*Aufgaben*:
• A. Schreiben Sie aus dem Text zur Gestapo in Württemberg die Passage von „Die Gestapo in“ bis einschließlich „die zentrale Verfolgungsinstanz.“ ab.
• B. Welche Veranstalter führt der Text zur Gestapo in Württemberg auf? Nennen Sie alle.

Die Rolle der Gestapo bei der wirtschaftlichen Ausplünderung der Juden in Württemberg und Hohenzollern – 19.2.2020

Mittwoch, 19. Februar 2020, 19:00 Uhr, Hotel Silber

Vortrag von Dr. Martin Ulmer

 Die Gestapo in Württemberg arbeitete beim Raubzug gegen die Juden eng mit den Finanzbehörden und der NSDAP zusammen. Durch die Verschleppung von 900 jüdischen Männern infolge der Reichspogromnacht in die KZ übte die Gestapo massiv Druck zur raschen Auswanderung und zum Zwangsverkauf von Firmen und Grundstücken weit unter Wert aus. Die Gestapo war bei den Deportationen und der Beschlagnahme des Vermögens der deportierten und der ausgebürgerten Juden die zentrale Verfolgungsinstanz.
Martin Ulmer ist Mitherausgeber des 2019 erschienenen Buches
Ausgrenzung – Raub – Vernichtung
NS-Akteure und „Volksgemeinschaft“ gegen die Juden in Württemberg und Hohenzollern 1933-1945
Veranstalter: Haus der Geschichte Baden-Württemberg, Initiative Lern- und Gedenkort Hotel Silber e.V., Landeszentrale für politische Bildung, Gedenkstättenverbund Gäu-Neckar-Alb e.V.

*Angaben zur Quelle*:
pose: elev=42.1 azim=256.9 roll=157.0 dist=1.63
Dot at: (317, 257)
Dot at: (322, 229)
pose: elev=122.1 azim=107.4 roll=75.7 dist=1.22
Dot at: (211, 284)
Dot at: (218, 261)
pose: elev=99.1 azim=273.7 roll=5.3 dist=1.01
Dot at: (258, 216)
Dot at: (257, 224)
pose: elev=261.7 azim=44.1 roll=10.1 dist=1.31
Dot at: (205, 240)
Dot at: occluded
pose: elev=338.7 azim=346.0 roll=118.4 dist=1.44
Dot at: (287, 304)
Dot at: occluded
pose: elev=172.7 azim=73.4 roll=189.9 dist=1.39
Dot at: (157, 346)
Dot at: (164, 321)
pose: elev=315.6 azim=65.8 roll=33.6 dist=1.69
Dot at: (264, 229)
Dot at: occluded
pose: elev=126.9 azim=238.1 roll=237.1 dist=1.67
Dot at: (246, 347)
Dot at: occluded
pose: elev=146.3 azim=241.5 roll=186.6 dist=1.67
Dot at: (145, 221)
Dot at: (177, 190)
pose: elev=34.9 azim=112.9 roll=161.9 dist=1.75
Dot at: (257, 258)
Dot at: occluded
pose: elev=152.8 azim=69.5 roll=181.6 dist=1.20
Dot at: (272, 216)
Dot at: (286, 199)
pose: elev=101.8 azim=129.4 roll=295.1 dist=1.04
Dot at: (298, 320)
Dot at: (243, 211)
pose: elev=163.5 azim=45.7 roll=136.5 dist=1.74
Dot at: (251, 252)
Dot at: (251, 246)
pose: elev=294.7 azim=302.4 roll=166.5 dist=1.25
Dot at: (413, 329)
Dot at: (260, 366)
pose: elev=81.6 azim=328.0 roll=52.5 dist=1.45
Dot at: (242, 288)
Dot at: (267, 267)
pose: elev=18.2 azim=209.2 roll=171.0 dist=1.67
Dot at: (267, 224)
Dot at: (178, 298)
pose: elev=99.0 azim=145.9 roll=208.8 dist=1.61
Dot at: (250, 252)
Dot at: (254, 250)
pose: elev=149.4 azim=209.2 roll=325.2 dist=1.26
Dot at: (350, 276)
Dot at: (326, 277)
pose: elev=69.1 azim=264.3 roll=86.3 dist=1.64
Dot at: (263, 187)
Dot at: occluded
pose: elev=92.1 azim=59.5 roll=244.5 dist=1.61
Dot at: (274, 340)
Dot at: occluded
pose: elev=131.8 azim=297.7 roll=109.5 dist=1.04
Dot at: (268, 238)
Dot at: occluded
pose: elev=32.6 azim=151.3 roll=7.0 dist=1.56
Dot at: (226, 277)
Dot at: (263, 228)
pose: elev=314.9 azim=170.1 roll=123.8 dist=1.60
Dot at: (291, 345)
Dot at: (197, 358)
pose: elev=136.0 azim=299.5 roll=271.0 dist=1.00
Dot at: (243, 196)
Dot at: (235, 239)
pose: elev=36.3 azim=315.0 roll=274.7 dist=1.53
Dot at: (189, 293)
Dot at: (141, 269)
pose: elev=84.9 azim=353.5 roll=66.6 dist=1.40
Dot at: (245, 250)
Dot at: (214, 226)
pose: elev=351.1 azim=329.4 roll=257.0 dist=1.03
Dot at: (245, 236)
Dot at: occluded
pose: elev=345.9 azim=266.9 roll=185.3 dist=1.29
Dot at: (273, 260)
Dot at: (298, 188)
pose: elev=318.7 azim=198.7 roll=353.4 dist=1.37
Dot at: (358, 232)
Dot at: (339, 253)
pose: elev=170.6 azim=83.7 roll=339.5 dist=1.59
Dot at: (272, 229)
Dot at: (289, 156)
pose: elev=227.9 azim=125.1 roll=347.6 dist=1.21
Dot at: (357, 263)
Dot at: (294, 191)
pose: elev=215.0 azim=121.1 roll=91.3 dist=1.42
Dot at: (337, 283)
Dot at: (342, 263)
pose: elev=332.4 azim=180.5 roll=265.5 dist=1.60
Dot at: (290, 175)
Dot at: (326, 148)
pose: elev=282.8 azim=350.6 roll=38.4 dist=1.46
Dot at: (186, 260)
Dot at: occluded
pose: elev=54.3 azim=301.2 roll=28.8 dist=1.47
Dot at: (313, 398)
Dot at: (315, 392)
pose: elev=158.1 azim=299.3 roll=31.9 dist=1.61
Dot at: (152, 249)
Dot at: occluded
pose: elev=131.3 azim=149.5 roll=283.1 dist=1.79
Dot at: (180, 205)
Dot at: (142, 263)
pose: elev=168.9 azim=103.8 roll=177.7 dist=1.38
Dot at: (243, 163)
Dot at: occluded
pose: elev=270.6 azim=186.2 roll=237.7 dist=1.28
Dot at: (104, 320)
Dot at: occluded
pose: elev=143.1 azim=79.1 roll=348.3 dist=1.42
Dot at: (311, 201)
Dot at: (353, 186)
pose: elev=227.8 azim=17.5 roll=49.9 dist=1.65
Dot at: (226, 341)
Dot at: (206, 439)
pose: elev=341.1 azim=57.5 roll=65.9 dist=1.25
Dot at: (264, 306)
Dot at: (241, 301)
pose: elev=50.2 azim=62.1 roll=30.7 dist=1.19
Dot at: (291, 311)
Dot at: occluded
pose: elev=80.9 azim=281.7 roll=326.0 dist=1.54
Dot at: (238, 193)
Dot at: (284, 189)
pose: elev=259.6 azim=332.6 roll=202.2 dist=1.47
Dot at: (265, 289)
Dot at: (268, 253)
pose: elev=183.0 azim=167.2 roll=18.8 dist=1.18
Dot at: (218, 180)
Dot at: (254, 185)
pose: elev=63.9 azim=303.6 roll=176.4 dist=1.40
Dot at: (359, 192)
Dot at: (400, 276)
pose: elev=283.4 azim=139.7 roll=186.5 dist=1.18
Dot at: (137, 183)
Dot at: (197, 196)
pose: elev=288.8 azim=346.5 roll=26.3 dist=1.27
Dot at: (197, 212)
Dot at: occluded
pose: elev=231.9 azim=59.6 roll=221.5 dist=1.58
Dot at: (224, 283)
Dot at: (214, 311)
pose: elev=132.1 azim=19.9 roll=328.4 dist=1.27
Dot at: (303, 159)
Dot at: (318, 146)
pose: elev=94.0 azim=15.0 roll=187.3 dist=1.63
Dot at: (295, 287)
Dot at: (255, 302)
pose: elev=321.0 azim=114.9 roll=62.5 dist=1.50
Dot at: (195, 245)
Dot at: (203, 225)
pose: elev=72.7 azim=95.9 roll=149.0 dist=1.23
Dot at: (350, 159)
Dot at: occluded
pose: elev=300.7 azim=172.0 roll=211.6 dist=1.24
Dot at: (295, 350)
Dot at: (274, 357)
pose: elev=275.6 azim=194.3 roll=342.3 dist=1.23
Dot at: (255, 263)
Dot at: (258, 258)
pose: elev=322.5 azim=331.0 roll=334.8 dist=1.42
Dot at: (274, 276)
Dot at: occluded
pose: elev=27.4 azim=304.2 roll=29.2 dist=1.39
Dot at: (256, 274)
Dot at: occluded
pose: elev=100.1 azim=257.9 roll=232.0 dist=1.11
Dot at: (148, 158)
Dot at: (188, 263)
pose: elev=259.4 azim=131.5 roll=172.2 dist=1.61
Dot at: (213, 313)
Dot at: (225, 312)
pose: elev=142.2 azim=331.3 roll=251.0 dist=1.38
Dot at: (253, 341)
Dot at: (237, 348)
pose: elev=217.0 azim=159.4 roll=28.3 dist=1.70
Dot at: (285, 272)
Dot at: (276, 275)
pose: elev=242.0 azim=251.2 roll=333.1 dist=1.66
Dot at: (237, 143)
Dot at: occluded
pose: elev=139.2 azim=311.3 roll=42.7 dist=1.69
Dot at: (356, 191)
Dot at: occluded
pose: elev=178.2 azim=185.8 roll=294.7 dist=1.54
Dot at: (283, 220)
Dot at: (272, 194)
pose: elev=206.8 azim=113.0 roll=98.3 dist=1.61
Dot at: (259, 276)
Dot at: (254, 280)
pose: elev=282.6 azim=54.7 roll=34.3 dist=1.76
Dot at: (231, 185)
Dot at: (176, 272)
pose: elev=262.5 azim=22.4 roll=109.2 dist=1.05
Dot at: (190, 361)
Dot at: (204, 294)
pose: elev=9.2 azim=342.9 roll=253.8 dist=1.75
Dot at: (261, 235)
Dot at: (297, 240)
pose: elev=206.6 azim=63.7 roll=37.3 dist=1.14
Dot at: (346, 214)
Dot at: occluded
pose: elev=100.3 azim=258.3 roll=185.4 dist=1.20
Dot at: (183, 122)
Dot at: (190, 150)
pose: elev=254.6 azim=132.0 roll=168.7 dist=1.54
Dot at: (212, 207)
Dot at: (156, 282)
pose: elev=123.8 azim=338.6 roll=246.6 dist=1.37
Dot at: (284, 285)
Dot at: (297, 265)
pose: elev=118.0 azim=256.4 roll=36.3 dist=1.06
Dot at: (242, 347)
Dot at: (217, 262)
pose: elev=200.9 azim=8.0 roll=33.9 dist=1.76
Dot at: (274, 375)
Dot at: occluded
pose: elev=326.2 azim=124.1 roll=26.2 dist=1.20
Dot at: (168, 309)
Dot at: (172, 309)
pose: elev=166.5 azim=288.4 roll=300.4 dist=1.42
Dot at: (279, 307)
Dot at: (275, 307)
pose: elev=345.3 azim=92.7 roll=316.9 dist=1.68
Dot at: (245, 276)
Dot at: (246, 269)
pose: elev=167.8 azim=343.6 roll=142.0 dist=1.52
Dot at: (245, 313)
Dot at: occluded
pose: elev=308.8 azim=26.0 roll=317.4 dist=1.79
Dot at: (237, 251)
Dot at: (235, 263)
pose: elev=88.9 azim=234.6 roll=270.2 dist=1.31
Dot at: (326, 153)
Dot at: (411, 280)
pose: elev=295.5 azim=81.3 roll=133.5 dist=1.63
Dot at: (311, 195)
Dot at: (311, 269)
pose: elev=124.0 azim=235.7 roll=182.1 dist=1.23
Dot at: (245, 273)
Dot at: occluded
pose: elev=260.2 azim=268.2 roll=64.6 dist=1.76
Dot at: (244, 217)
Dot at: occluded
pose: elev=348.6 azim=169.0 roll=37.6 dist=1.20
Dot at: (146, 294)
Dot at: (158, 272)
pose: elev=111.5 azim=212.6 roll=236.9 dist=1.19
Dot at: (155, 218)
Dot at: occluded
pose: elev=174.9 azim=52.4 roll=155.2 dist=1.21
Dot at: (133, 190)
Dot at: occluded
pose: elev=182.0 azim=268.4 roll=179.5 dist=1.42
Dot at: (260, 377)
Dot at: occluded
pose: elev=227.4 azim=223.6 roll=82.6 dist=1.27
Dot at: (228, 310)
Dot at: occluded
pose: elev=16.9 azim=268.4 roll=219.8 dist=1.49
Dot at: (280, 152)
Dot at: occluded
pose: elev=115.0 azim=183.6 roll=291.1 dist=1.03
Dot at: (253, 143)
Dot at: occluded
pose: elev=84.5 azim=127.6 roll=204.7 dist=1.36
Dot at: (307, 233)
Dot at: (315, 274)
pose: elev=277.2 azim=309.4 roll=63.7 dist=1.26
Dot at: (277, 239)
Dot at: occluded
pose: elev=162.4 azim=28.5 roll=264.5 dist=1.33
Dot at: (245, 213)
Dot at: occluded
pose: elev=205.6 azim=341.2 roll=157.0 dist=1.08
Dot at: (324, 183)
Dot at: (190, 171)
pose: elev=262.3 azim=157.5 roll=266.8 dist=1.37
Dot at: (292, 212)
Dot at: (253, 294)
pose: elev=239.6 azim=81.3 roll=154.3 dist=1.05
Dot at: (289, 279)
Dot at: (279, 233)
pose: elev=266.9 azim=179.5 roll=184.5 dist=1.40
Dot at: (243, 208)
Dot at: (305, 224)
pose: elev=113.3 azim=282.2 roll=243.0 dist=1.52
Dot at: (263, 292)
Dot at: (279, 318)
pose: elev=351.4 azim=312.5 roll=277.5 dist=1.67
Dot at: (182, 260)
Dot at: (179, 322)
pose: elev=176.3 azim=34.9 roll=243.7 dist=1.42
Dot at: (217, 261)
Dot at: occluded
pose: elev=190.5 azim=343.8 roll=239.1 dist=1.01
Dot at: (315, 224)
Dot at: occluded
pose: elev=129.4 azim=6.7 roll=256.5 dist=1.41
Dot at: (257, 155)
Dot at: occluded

*Antworten in Reihenfolge*:
• A.
Die Gestapo in Württemberg arbeitete beim Raubzug gegen die Juden eng mit den Finanzbehörden und der NSDAP zusammen. Durch die Verschleppung von 900 jüdischen Männern infolge der Reichspogromnacht in die KZ übte die Gestapo massiv Druck zur raschen Auswanderung und zum Zwangsverkauf von Firmen und Grundstücken weit unter Wert aus. Die Gestapo war bei den Deportationen und der Beschlagnahme des Vermögens der deportierten und der ausgebürgerten Juden die zentrale Verfolgungsinstanz.

• B.
Haus der Geschichte Baden-Württemberg
Initiative Lern- und Gedenkort Hotel Silber e.V.
Landeszentrale für politische Bildung
Gedenkstättenverbund Gäu-Neckar-Alb e.V.